Jetzt schließt der Fremde die Tür hinter sich, wechselt augenblicklich vom "Sie" zum "Du", nennt irgendwelche Namen und spricht von "Konspiration", die es zu beachten gelte. Schließlich richtet er Erdmann etwas von einem gewissen Filip aus: Man habe auf der Hochzeit beschlossen, "dass es noch eine Menge Tanz geben wird. Aber vorerst einmal, innerhalb der nächsten vierzehn Tage, beginnt der große Abverkauf der Drucksachen zu stark gesenkten Preisen. Das Datum wird kurz vor dem Abverkauf festgelegt. Die Verkäufer stehen bereit, und die Käufer ahnen nichts. Klar?"

Was immer damit kodiert werden soll, Erdmann kann nichts damit anfangen und weiß erst recht nicht, was nun von ihm erwartet wird. Das jedenfalls berichtet er in Drago Jancars Roman "Nordlicht", wo er als Icherzähler auftritt. Dass sein Bericht nur einen Teil der Geschehnisse wiedergibt, ahnt man rasch, und dass auch dieser Ausschnitt massiv von Erdmanns spezieller Wahrnehmung eingefärbt ist, teilt sich ebenfalls mit. Ihm zur Seite steht kapitelweise ein zweiter Erzähler, der andere Figuren in den Fokus nimmt, die Erdmann begegnen, von denen er aber nichts Näheres weiß, und der sich von der eigentlichen Handlung löst, um in die Vergangenheit und die Zukunft der Protagonisten zu blicken.

Das schließt den wichtigsten Akteur ein: die slowenische Stadt Maribor, auf Deutsch Marburg an der Drau, auf deren Bahnhof Erdmann am Neujahrstag 1938 strandet und die er ein gutes Vierteljahr später, kurz vor Ostern, vom selben Bahnhof aus wieder verlässt. Der Kreis schließt sich auch in anderer Hinsicht. Im Januar hatte ihn Fedjatin, eine Art Rasputingestalt, empfangen, mit den jahreszeitlich unpassenden Worten "Christus ist auferstanden". Nun sind sie bald am Platz.

Trägt man das Bild zusammen, das die beiden Erzähler von den Ereignissen in diesem Zeitraum überliefern, dann kann man durchaus von einer Höllenfahrt sprechen, ganz sicher für Erdmann und, wenn auch weniger dramatisch und schleichender, für die Stadt. Josef Erdmann, der von sich behauptet, als österreichischer Verkäufer von Speziallaboreinrichtungen in Maribor mit seinem aus Triest anreisenden Chef Jaroslav verabredet zu sein, wartet auf ihn vergeblich. Er schickt Telegramme, die als unzustellbar zurückkommen, und als sich am Ende herausstellt, dass die betreffende Firma schon längst nicht mehr existiert, ist das keine große Überraschung. Erdmann beginnt eine Affäre mit der verheirateten Margerita - die Worte "das Dach reparieren" etablieren sie als Chiffre für ihre Liebesbegegnungen - und verbringt viel Zeit in einer stinkenden Kaschemme, wo er mit Fedjatin und dessen gewalttätigem Freund Glavina bis zum Umfallen trinkt.
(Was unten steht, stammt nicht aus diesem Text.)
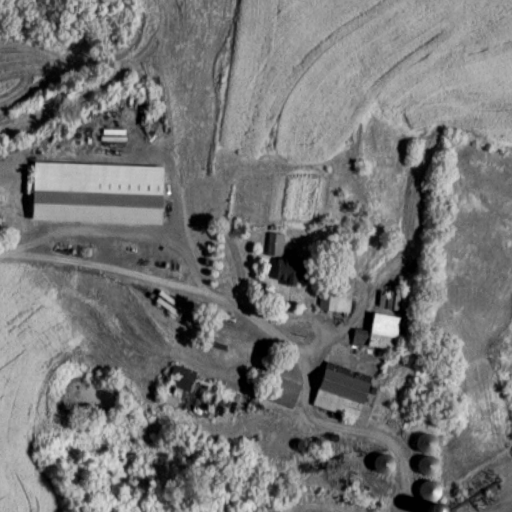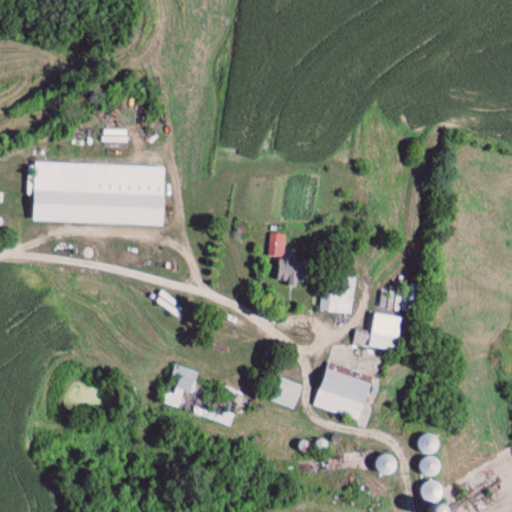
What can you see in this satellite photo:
building: (97, 196)
road: (122, 235)
building: (288, 267)
road: (137, 274)
building: (339, 298)
building: (378, 335)
building: (341, 393)
building: (285, 395)
building: (199, 398)
building: (427, 457)
building: (384, 464)
building: (431, 493)
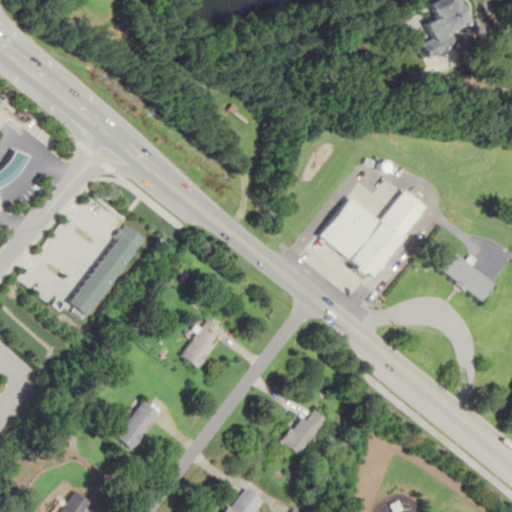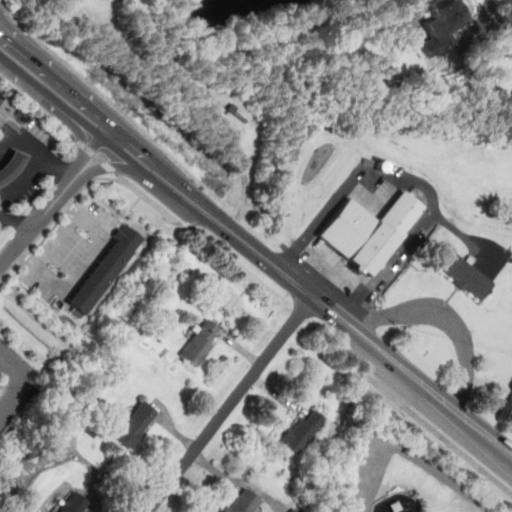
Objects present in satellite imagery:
road: (476, 15)
building: (437, 24)
building: (437, 25)
road: (49, 95)
road: (36, 107)
road: (95, 110)
road: (79, 136)
road: (118, 136)
road: (65, 145)
road: (89, 149)
road: (33, 150)
road: (94, 156)
gas station: (9, 162)
building: (9, 163)
building: (9, 164)
road: (140, 168)
road: (58, 172)
road: (84, 176)
road: (23, 178)
road: (93, 178)
road: (415, 180)
road: (56, 189)
road: (39, 198)
road: (148, 201)
road: (64, 205)
road: (113, 210)
road: (12, 223)
road: (16, 225)
road: (42, 230)
building: (364, 230)
building: (364, 231)
road: (19, 240)
road: (3, 242)
road: (19, 254)
road: (20, 260)
building: (102, 268)
road: (5, 270)
building: (101, 270)
building: (463, 275)
building: (464, 275)
road: (65, 288)
road: (318, 303)
road: (445, 321)
building: (197, 341)
building: (197, 343)
road: (239, 348)
road: (20, 378)
road: (228, 404)
building: (132, 423)
building: (132, 424)
building: (298, 430)
building: (298, 431)
road: (437, 433)
road: (482, 435)
building: (239, 501)
building: (240, 501)
building: (70, 502)
building: (70, 503)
Maribor, die Stadt, in der Drago Jancar zehn Jahre nach der erzählten Zeit des Romans geboren wurde, entzieht sich Erdmanns Verständnis umso mehr, je länger er sich dort aufhält. Er erlebt sie wie ein Gegenüber, das sich ihm öffnet und wieder entzieht, das ihn abweisend und finster empfängt und am Ende ohne das geringste Bedauern gehen lässt. Der zweite Erzähler, ein Chronist der Stadt und ihrer Bewohner, betont ihre Wandelbarkeit unter den wechselnden politischen Systemen, zählt die Namen auf, die Straßen und Plätze vom Kaiserreich bis zum sozialistischen Jugoslawien nacheinander tragen, je nachdem, wer gerade herrscht, und erspart den Lesern auch nicht die Verirrungen einer sich polarisierenden Bevölkerung am Vorabend des Zweiten Weltkriegs, die Aufmärsche, Parolen und Gewaltausbrüche bis hin zum Mord, und auch nicht die Machenschaften einer Obrigkeit, die sich ihrer Erfolge rühmt und der dennoch die Kontrolle allmählich entgleitet.
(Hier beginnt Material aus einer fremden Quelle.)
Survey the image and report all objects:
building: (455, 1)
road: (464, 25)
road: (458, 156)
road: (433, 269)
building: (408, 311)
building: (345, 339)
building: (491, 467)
In alldem spielt wie auch in anderen Romanen Drago Jancars der Zufall keine Rolle, schon gar nicht in den wahnhaften Erlebnissen und Deutungen Erdmanns, und auch die Entscheidung ausgerechnet für Maribor als Treffpunkt der beiden Geschäftspartner ist nicht beliebig, sondern hat einen Grund, der allerdings nichts mit Laboreinrichtungen zu tun hat. Erdmann ist in Osttirol aufgewachsen, wurde aber in Maribor geboren und jagt nun in der Stadt verschwommenen Kindheitserinnerungen nach.
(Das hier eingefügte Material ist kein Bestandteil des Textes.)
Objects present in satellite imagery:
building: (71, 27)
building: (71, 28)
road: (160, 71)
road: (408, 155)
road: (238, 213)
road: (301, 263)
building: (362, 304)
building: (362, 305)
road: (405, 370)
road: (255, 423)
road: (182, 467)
Eine davon ist an ein Altarbild geknüpft, auf dem die Welt als blaue Kugel in Gottes Hand dargestellt ist. Erdmann, so erinnert er sich, besuchte als Kind mit seinen Eltern dort einen Gottesdienst und verlangte dabei lautstark nach der Kugel. Nun widerfährt ihm das Gegenteil, die Welt kommt ihm immer weiter abhanden, er spürt, wie unter ihm der Boden zittert, und meint, eine Achse habe sich verschoben - fraglich sei nur, ob in ihm oder in der Stadt. Und als er einen versoffenen Abend mit Fedjatin und Glavina rekapituliert, heißt es über den Kneipenbesuch: "Dort unten habe ich gefühlt, dass in der Luft dieser Stadt und dieser Welt etwas verkehrt ist, dass sich etwas anbahnt und heraufzieht, und ich weiß wirklich nicht, was Schlimmes geschehen wird."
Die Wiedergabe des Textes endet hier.